A Love of Learning
Quest Magazine’s Interview with Clementine Goutal, Founder of Upper Echelon Academy. “A Love of Learning” by Alex Travers. January 2017. To view the article on the Quest site click here.
One of Clementine Goutal’s many gifts is the way she has managed to balance her career and her love for all things equestrian. Her business, Upper Echelon Academy, a tutoring service catered to student athletes, helps high school and college students do the same.
And although finding a healthy equilibrium between sports and studies will always remain a challenge, Goutal is living proof that you can succeed at both—and still have time for the other things you love. “I connect with a lot of our students because I am addicted to the horses,” she says, “and yet I demanded excellence of myself in school.” That credo—that the full contours of life, including its pleasures, obligations, highs, and lows, are nothing to shy away from—appears central to her business and how she prefers to live her life.
QUEST: What makes UEA different than other tutoring programs?
CG: Most of our clients are student athletes so we coordinate with their schools, coaches, parents, and anyone else who might play a role in scheduling and conflicts. UEA helps our clients organize their priorities, balance their commitments, manage their time.

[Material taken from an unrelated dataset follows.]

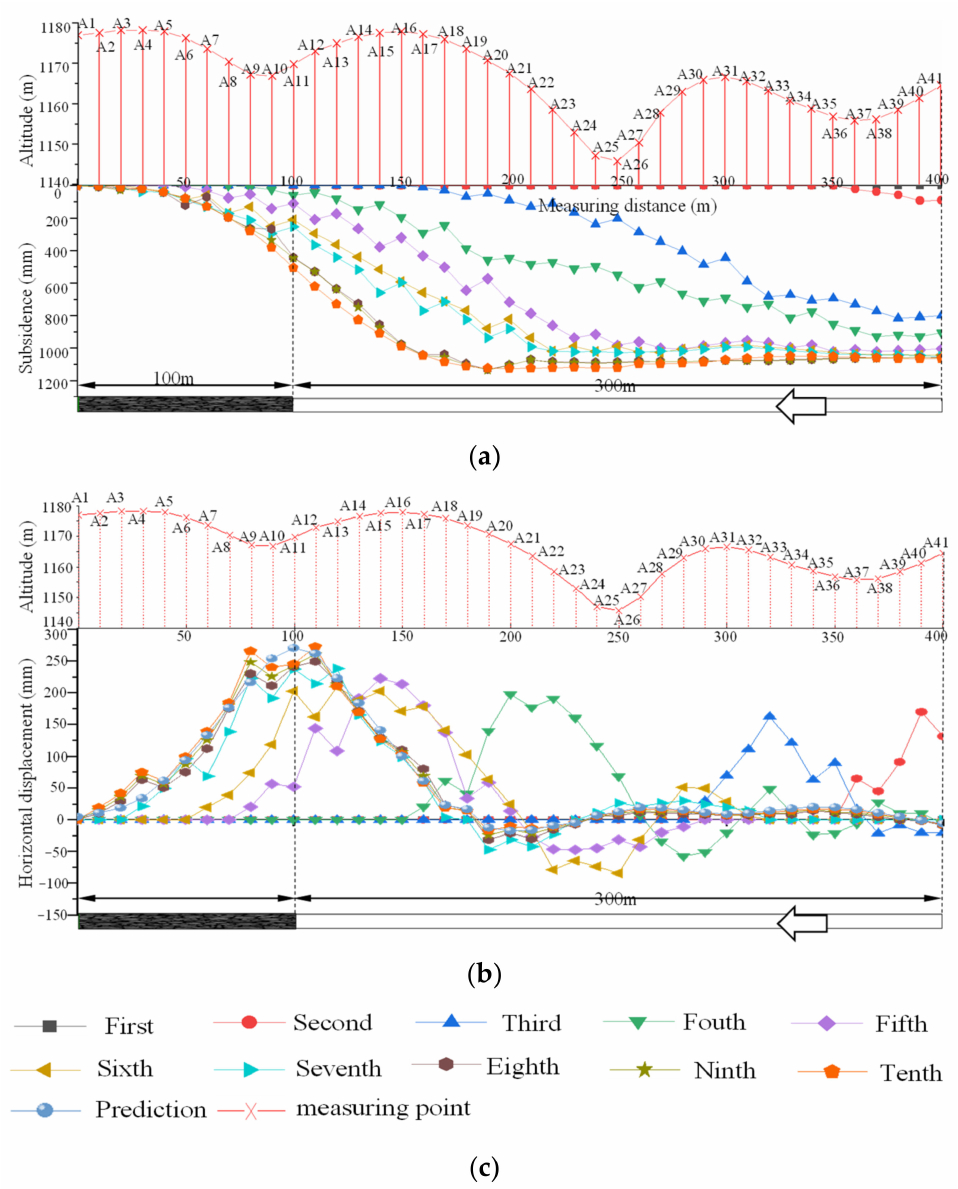
Figure 11. Surface movement deformation curve of mining under loess donga: ( a ) sinking curve, ( b ) horizontal movement curve, and ( c )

QUEST: What prompted you to start this business?
CG: When I finished my studies at Brown, I was disappointed in the career sacrifices I saw my equestrian peers making. Many of them—and they had the opportunity and capability to attend great schools—either skipped higher education all together or elected to enroll in online programs they wouldn’t likely complete. In addition, I saw so many shortcuts in the education provided to students. Most of our students really do want to have it all. We have this juggling act down to a science and get our clients on track so they can give it their all in the show ring, in the class room, and in any other domain for which they need time and focus. I get so much joy seeing kids who were once hardly willing to do math homework—because they only had time to ride—suddenly volunteering to help with our philanthropic projects, having already done all their schoolwork.
QUEST: When you were a student, did you have a mentor?
CG: Yes, and he is now my partner. Andy Bowers started tutoring me when I would come down to Wellington for horse shows, and he taught me how to manage my time and maintain my grades while I was competing nationally, and eventually internationally.
QUEST: What do you like about riding?
CG: I love my horses more than I could ever express. Being able to jump on a horse and go for a ride has gotten me through the worst days of my life. The connection we can establish with these animals is astonishing and therapeutic.
QUEST: How does being an athlete help sharpen your focus in school and other aspects of life?
CG: Learning to perform under pressure is the first thing that comes to mind. Athletes work day in and day out to give their best demonstrations at competitions. Walking into an exam, needing to deliver information you spent weeks or months learning, seems a lot less daunting once you get used to what we do. I also think the way athletes learn to lose is really important. Anyone can have fun winning, but staying motivated and finding positives…on bad days…well that’s different. The nature of athletics is that you cannot win all the time, but we have to learn from mistakes and grow from them. Finally, athletes learn to ask for help. We all need advice, support, and guidance, and there’s no shame in reaching out.